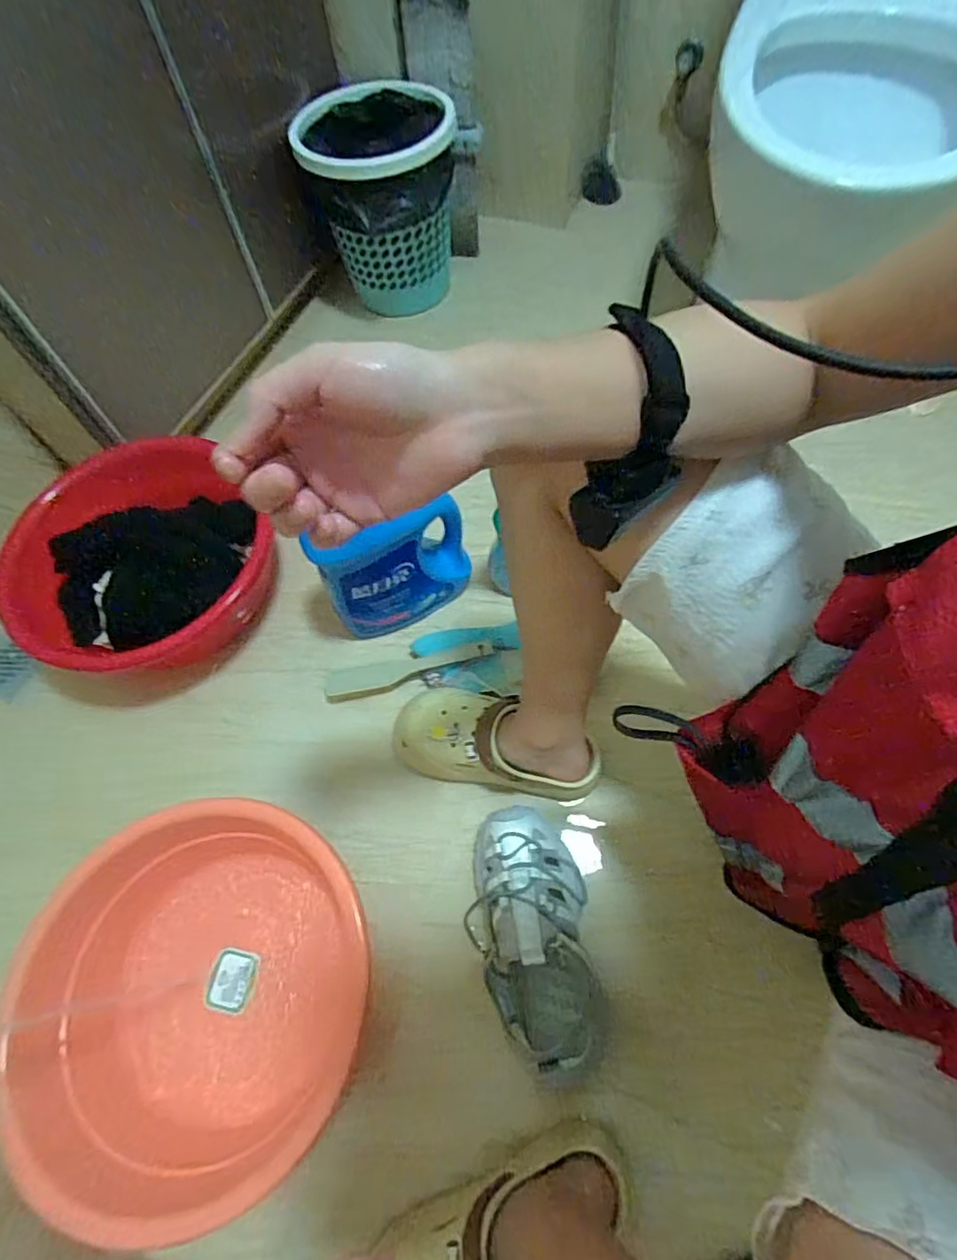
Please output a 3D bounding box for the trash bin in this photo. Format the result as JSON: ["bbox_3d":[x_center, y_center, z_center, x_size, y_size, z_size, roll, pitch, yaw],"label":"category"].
[{"bbox_3d":[-0.165,-0.749,1.019,0.254,0.285,0.248,-6,63,0],"label":"trash bin"}]

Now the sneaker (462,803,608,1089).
[{"bbox_3d":[0.053,0.305,0.590,0.128,0.103,0.227,-6,63,0],"label":"sneaker"}]

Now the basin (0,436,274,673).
[{"bbox_3d":[-0.467,-0.087,0.795,0.277,0.170,0.330,-1,63,2],"label":"basin"}]

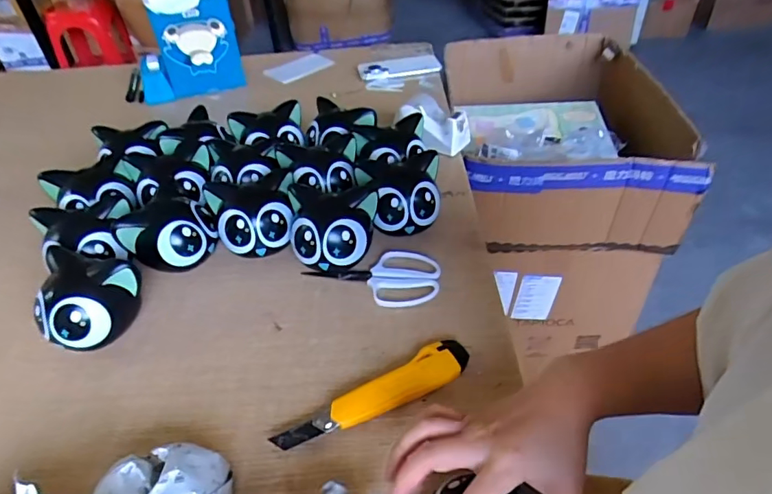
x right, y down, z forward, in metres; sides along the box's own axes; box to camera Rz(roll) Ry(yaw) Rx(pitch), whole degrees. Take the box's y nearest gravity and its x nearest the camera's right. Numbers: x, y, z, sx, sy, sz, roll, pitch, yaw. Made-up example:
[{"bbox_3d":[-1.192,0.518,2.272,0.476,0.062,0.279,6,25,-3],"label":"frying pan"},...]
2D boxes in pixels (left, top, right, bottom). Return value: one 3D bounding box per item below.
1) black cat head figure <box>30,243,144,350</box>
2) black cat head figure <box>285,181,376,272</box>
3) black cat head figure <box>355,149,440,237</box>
[{"bbox_3d":[-0.310,0.061,0.511,0.101,0.079,0.078,11,43,16],"label":"black cat head figure"},{"bbox_3d":[-0.063,-0.014,0.574,0.095,0.080,0.072,3,42,8],"label":"black cat head figure"},{"bbox_3d":[0.026,-0.059,0.616,0.099,0.078,0.083,-19,43,-17],"label":"black cat head figure"}]

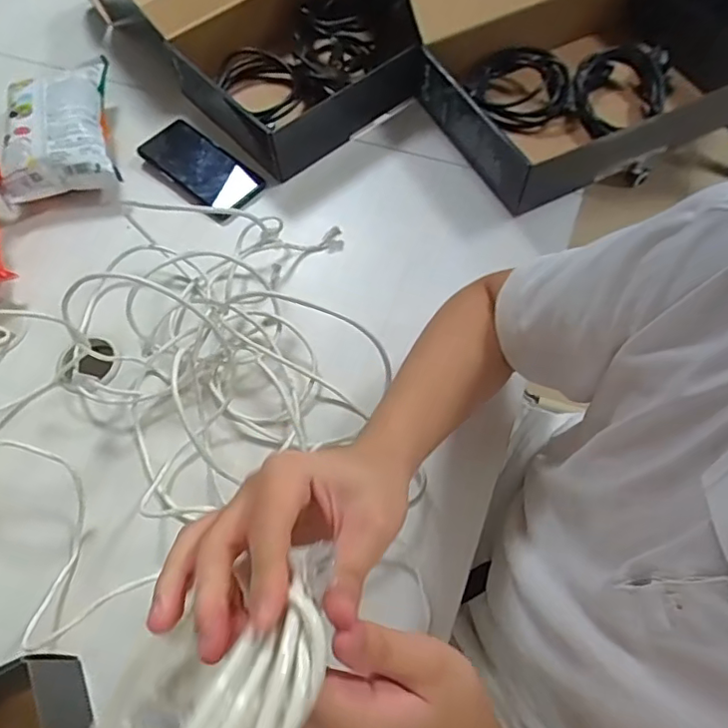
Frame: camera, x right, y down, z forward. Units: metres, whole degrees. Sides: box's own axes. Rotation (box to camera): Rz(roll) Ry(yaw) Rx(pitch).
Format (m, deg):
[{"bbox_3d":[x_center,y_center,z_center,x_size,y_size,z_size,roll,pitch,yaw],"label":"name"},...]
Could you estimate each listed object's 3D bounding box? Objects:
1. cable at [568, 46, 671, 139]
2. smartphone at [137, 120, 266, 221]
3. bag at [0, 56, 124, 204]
[{"bbox_3d":[0.321,-0.349,0.718,0.113,0.054,0.130,25,67,15],"label":"cable"},{"bbox_3d":[-0.201,-0.251,0.719,0.164,0.015,0.085,38,71,20],"label":"smartphone"},{"bbox_3d":[-0.381,-0.294,0.724,0.130,0.066,0.182,-11,63,-3],"label":"bag"}]

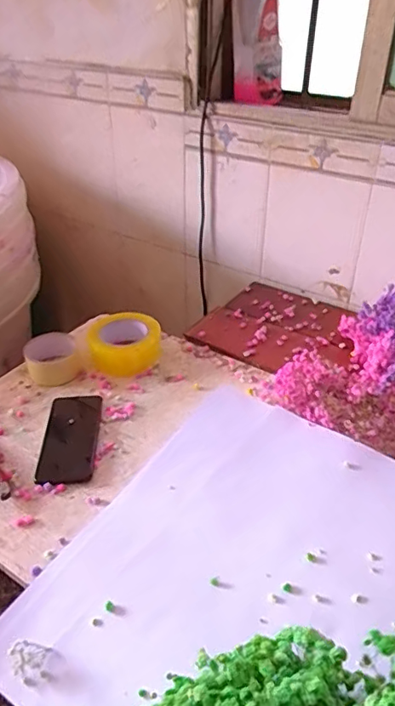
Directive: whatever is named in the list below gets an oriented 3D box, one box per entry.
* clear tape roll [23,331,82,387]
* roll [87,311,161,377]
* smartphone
[{"bbox_3d":[-0.241,0.007,0.860,0.082,0.048,0.083,0,37,0],"label":"clear tape roll"},{"bbox_3d":[-0.126,-0.017,0.902,0.119,0.059,0.119,0,37,0],"label":"roll"},{"bbox_3d":[-0.180,0.121,0.745,0.076,0.008,0.166,-2,37,-3],"label":"smartphone"}]

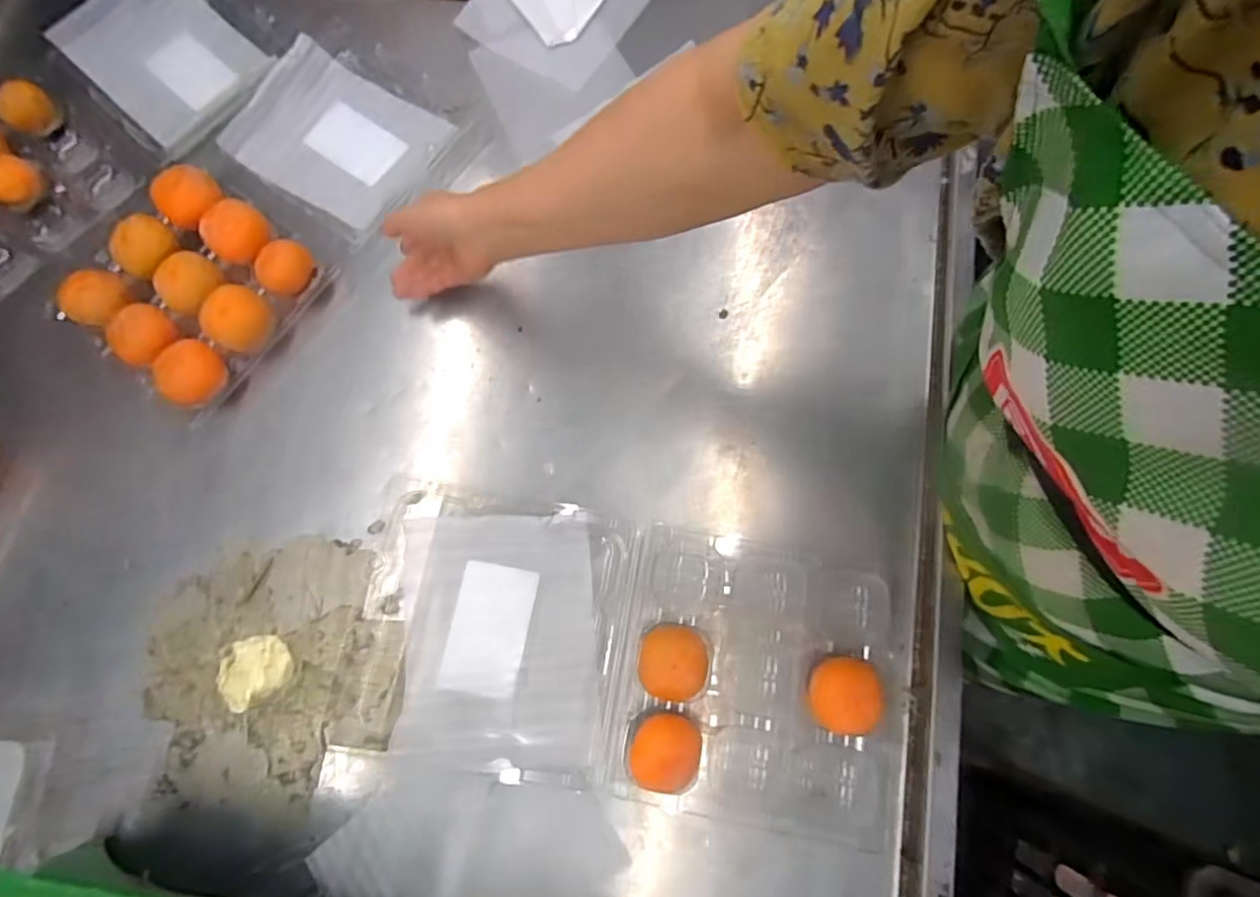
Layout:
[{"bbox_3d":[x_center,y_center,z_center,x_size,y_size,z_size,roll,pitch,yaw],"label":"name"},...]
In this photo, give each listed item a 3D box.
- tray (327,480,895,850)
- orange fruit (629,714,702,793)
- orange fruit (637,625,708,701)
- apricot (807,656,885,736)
[{"bbox_3d":[-0.013,0.163,0.471,0.438,0.055,0.220,9,78,3],"label":"tray"},{"bbox_3d":[0.027,0.228,0.448,0.051,0.039,0.052,1,75,3],"label":"orange fruit"},{"bbox_3d":[0.033,0.168,0.469,0.051,0.040,0.054,2,75,3],"label":"orange fruit"},{"bbox_3d":[0.161,0.186,0.453,0.051,0.046,0.050,0,75,2],"label":"apricot"}]

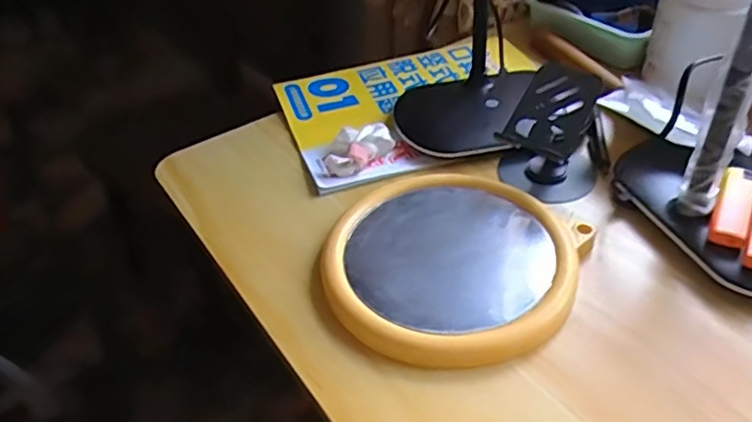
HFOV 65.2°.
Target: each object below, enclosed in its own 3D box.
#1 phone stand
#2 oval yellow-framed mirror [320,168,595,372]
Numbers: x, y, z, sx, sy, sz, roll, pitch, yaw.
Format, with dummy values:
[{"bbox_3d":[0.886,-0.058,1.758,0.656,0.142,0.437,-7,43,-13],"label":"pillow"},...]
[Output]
[{"bbox_3d":[0.153,-0.077,0.505,0.079,0.077,0.103,10,44,17],"label":"phone stand"},{"bbox_3d":[0.057,0.029,0.440,0.179,0.020,0.202,15,45,22],"label":"oval yellow-framed mirror"}]

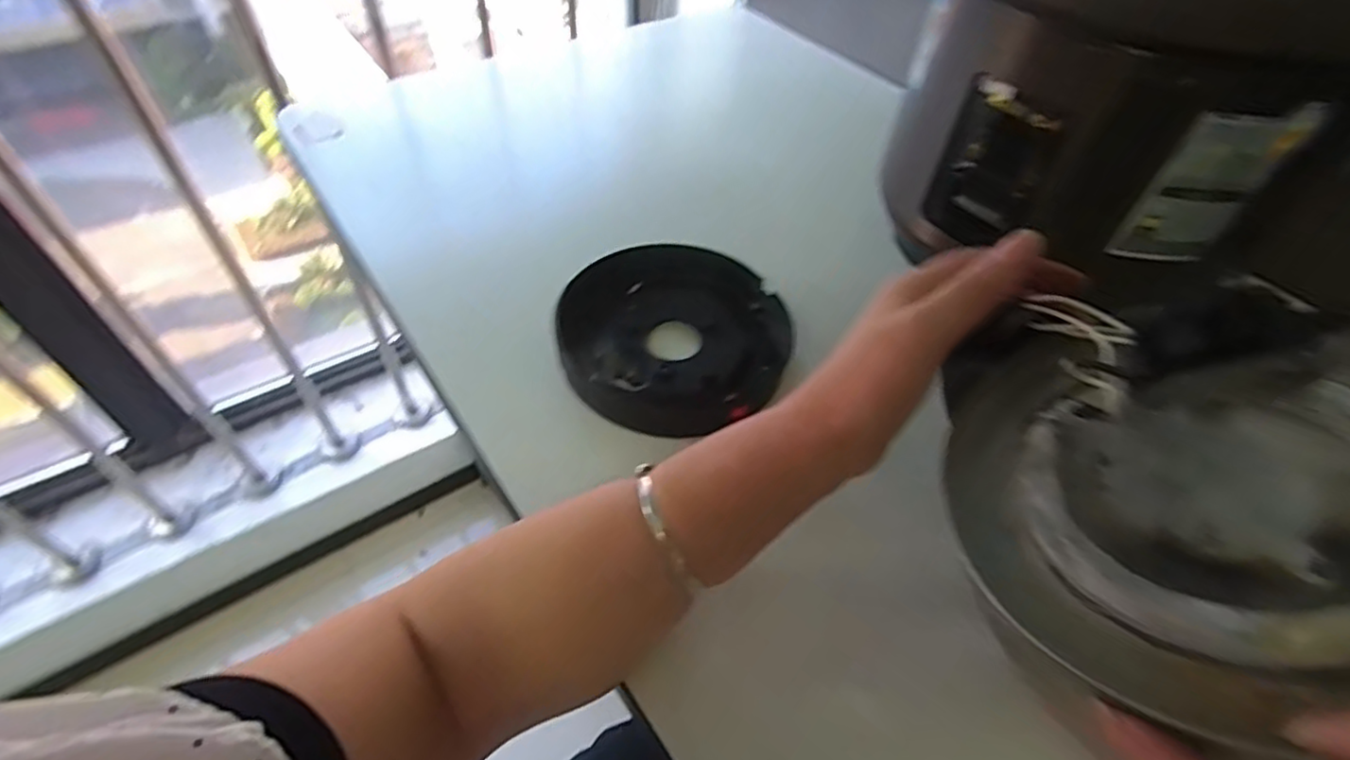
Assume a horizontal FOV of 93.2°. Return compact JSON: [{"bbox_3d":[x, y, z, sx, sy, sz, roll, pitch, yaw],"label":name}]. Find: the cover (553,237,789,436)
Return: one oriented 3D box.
[{"bbox_3d":[0.003,-0.032,0.433,0.144,0.034,0.151,2,50,-3],"label":"cover"}]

━━━━━━━━

**ABOUT THIS TASK**.
Lines that contain "right" should be pulled from the entries above and reported.

**EXERCISE OUTPUT**.
x right, y down, z forward, in metres; sides along the box's own axes; box to camera Rz(roll) Ry(yaw) Rx(pitch), whole degrees. Take the box's y nearest gravity and its x nearest the camera's right. Numbers: x, y, z, sx, sy, sz, roll, pitch, yaw. Made-up example:
2D boxes in pixels (left, top, right, bottom). Return value: one 3D bounding box per item below.
Frame: camera, x right, y down, z forward. Units: metres, whole degrees. Sides: box's own axes. Rotation (box to camera): Rz(roll) Ry(yaw) Rx(pitch).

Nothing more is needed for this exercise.